His experience leading both operational and architectural security teams while securing and segregating industrial control networks in a sizeable oil and gas environment has given him a strong understanding of real-world security challenges. With many additional years of experience helping organizations assess and improve their security programs, Stephen understands the many ways in which an organization can be compromised and continues to work with clients to enhance their visibility, detect and respond to threats.
Stephen holds many cyber security certifications and is currently an educator in the field as a Certified SANS Instructor.
Hyma Pandyaram is an Identity management specialist at Nulli Secundus Inc., Calgary. As a professional consultant, she has been providing identity management solutions to various industry sectors in Canada and the US. She serves as a director on the board of (ISC)2 Alberta chapter and chairs their education, training and certification committee. She also leads the chapter’s Safe and Secure Online program. She has conducted numerous Cyber Safety presentations at schools, senior centres and non-profit organizations.
For her efforts to promote Cyber Safety, she was recognized by (ISC)2 with their Global Achievement Award. She has a bachelor’s degree in engineering and is a CISSP.

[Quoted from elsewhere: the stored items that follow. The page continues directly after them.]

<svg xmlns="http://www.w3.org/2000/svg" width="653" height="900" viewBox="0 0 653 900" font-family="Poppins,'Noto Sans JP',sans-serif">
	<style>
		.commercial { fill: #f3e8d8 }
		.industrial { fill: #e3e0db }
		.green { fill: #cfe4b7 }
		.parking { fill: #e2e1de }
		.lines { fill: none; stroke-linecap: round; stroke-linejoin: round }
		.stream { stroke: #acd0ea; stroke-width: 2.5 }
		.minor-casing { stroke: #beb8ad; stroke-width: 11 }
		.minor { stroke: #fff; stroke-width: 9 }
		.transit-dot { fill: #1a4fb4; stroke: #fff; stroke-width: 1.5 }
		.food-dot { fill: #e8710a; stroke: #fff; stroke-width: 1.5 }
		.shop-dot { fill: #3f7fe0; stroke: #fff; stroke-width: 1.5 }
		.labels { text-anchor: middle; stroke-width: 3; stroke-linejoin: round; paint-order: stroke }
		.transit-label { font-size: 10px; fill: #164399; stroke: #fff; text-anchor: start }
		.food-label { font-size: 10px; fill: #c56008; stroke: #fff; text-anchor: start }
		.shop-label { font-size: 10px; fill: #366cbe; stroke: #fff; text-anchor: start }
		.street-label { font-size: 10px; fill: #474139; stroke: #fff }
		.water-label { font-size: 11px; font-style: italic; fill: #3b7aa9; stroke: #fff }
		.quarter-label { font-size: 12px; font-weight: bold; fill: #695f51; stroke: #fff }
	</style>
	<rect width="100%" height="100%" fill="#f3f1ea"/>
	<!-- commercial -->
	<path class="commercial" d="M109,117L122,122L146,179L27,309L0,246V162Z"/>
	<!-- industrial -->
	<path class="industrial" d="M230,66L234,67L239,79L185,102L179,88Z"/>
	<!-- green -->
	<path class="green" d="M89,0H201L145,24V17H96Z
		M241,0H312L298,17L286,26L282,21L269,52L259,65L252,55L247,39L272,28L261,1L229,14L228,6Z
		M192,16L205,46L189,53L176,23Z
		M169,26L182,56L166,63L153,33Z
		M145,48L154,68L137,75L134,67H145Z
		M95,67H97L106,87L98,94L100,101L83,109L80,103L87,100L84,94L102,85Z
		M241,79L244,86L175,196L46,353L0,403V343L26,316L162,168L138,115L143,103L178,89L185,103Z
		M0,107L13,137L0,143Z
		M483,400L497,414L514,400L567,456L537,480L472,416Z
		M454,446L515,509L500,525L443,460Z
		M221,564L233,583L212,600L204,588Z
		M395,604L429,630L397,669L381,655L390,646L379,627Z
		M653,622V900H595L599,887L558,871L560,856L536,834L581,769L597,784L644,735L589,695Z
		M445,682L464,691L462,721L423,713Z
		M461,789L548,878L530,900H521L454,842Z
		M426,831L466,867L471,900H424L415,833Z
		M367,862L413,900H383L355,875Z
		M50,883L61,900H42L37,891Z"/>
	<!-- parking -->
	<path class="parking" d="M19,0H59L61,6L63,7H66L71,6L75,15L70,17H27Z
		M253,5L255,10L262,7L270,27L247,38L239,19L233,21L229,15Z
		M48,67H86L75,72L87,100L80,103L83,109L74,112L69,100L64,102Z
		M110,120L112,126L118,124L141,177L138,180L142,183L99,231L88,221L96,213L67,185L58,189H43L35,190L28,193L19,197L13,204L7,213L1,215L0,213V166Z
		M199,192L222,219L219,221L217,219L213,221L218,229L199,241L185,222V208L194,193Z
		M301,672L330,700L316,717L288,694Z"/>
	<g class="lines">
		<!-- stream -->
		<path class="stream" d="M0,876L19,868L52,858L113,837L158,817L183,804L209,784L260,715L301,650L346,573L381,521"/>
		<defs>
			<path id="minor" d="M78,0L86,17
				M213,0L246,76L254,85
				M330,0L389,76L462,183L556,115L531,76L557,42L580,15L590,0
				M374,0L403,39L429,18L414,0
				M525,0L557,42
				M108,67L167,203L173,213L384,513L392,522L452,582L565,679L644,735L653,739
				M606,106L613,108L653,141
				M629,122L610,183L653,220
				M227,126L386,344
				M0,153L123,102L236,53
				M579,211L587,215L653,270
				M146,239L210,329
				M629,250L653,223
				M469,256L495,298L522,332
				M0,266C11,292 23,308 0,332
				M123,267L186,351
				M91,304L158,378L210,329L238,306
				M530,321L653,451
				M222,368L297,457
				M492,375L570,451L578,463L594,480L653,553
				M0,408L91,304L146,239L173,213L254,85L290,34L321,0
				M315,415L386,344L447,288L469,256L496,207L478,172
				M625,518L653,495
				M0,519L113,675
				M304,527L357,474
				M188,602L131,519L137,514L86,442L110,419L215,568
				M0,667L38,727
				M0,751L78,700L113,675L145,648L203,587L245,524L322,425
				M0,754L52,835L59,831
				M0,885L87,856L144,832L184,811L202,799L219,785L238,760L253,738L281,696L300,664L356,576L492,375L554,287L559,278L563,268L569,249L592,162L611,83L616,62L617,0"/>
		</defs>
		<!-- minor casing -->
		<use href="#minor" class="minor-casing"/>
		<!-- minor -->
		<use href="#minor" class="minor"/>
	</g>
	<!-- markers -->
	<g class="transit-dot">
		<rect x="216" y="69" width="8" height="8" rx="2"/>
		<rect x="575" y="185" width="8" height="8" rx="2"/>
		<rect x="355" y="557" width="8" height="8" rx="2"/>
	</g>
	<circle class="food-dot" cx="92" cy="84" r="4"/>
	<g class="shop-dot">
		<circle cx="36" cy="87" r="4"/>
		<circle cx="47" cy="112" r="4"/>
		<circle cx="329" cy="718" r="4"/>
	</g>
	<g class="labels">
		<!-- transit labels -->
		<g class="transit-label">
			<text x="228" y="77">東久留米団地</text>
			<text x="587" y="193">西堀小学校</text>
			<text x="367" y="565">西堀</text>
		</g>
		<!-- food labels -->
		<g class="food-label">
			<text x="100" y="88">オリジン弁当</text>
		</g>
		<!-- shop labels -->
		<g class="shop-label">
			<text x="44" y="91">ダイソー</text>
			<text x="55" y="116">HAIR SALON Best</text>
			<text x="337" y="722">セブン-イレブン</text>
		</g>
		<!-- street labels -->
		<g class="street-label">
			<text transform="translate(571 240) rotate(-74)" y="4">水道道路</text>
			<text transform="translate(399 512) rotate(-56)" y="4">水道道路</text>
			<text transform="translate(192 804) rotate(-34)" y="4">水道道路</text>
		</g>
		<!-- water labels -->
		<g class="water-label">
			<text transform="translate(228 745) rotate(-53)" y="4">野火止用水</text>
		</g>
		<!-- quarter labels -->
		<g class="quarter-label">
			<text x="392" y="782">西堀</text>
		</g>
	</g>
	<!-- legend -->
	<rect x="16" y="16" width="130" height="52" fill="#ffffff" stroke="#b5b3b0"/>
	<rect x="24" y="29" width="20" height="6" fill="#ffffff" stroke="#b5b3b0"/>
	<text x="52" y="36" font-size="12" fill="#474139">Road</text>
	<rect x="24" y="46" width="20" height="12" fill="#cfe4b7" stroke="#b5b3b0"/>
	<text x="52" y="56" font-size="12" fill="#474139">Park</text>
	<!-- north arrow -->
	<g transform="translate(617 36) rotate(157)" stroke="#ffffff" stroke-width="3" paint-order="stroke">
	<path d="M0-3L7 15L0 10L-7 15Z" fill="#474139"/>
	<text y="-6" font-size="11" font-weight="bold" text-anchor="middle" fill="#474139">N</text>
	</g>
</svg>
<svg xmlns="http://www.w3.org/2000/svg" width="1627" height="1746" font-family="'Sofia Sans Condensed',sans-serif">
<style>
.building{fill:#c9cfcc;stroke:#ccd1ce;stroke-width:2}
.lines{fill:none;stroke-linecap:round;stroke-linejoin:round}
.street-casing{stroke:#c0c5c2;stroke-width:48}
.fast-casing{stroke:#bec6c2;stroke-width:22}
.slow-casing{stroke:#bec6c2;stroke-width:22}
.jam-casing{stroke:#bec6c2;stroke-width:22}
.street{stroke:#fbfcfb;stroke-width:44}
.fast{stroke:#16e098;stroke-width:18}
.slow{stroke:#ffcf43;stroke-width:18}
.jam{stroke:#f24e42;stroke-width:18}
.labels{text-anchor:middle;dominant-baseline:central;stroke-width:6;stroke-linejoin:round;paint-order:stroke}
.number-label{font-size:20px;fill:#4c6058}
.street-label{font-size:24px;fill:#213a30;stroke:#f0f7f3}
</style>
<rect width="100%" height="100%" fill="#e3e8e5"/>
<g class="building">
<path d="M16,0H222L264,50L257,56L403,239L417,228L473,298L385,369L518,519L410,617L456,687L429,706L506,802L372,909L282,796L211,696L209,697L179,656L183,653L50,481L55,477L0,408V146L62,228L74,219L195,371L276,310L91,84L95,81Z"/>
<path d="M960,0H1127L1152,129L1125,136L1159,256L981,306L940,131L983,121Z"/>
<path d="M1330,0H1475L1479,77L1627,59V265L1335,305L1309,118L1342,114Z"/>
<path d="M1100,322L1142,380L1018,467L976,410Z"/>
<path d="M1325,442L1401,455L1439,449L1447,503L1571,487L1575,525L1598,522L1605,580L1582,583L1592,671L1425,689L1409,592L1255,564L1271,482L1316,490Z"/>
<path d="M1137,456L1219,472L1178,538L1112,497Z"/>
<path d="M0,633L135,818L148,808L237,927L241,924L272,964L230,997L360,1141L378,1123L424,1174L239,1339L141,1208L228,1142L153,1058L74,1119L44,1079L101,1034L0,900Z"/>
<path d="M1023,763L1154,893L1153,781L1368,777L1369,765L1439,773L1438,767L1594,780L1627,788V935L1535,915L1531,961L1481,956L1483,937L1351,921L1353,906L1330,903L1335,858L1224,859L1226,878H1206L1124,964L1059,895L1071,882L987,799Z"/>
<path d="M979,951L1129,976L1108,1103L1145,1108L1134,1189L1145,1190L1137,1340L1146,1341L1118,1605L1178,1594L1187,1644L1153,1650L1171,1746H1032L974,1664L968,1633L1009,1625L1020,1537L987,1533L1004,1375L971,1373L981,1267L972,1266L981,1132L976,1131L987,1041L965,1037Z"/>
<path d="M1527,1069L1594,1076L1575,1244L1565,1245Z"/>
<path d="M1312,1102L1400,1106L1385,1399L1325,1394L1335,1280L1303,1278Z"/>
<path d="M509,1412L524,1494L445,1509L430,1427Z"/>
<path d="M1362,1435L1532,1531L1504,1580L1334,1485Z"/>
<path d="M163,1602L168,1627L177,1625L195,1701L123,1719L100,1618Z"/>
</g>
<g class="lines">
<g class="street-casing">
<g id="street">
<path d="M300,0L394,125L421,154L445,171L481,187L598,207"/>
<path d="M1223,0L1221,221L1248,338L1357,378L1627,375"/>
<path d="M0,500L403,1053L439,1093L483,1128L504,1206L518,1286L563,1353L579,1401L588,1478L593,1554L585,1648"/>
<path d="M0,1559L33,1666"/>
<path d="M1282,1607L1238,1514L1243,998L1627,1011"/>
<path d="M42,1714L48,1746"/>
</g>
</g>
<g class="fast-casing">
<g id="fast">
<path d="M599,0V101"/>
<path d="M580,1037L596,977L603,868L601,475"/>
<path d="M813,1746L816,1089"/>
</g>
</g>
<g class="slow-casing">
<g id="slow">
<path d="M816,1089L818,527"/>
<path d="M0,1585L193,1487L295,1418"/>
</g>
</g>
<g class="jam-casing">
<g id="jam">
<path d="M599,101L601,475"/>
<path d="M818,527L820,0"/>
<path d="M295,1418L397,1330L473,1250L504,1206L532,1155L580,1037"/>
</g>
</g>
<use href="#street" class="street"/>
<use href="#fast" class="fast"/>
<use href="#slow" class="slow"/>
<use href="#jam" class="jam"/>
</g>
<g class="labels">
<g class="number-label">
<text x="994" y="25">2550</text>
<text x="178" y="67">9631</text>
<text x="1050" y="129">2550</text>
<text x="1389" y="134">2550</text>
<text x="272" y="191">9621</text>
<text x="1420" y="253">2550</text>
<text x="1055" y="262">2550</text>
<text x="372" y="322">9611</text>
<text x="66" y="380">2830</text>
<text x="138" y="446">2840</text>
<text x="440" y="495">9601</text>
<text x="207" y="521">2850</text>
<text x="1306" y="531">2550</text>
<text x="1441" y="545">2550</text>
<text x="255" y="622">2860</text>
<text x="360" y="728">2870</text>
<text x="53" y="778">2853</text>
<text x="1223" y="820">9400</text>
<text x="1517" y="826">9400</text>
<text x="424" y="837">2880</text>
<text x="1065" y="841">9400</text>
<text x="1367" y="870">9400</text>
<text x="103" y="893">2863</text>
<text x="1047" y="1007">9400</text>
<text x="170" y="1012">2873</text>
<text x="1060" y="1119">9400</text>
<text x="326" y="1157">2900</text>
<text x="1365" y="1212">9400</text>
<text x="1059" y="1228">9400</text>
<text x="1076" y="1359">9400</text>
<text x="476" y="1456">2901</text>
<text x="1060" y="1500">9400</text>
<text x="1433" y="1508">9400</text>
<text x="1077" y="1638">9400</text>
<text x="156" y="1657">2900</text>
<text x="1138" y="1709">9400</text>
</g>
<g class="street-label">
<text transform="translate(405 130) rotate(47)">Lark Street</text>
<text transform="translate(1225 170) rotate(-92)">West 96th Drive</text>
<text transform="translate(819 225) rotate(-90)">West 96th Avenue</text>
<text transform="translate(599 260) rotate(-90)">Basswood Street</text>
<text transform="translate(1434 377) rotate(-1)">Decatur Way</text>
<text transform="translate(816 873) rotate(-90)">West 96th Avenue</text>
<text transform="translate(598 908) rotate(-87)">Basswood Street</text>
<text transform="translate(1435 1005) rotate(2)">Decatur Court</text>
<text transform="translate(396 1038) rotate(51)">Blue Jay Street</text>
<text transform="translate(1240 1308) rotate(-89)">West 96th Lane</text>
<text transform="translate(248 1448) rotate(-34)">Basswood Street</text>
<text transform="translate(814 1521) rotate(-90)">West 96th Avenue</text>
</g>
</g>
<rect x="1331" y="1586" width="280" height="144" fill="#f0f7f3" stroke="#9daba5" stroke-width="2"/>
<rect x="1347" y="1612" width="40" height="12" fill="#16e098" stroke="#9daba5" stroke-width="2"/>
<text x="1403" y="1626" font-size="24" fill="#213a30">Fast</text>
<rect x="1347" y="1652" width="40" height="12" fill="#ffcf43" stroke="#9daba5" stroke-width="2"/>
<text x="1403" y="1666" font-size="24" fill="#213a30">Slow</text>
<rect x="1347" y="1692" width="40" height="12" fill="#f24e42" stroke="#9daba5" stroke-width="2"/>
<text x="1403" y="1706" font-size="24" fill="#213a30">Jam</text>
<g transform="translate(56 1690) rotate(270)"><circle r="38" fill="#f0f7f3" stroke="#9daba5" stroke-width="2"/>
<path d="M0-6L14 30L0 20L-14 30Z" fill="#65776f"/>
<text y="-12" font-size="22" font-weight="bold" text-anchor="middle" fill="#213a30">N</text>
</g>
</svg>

Crane Hassold is the Director of Threat Intelligence at Abnormal Security, where he leads an intelligence team responsible for researching enterprise-focused phishing threats. Prior to moving to the private sector in 2015, Crane served as an Analyst at the FBI for more than 11 years, spending most of his career in the Behavioral Analysis Units, providing support to intelligence community and law enforcement partners against national security adversaries and serial criminals. In 2012, Crane helped create the FBI’s Cyber Behavioral Analysis Center, which takes an asymmetric approach to examining cyber threats by combining the traditional behavioral concepts used for decades in the violent crime world with technical expertise to gain a holistic understanding of threat actor TTPs.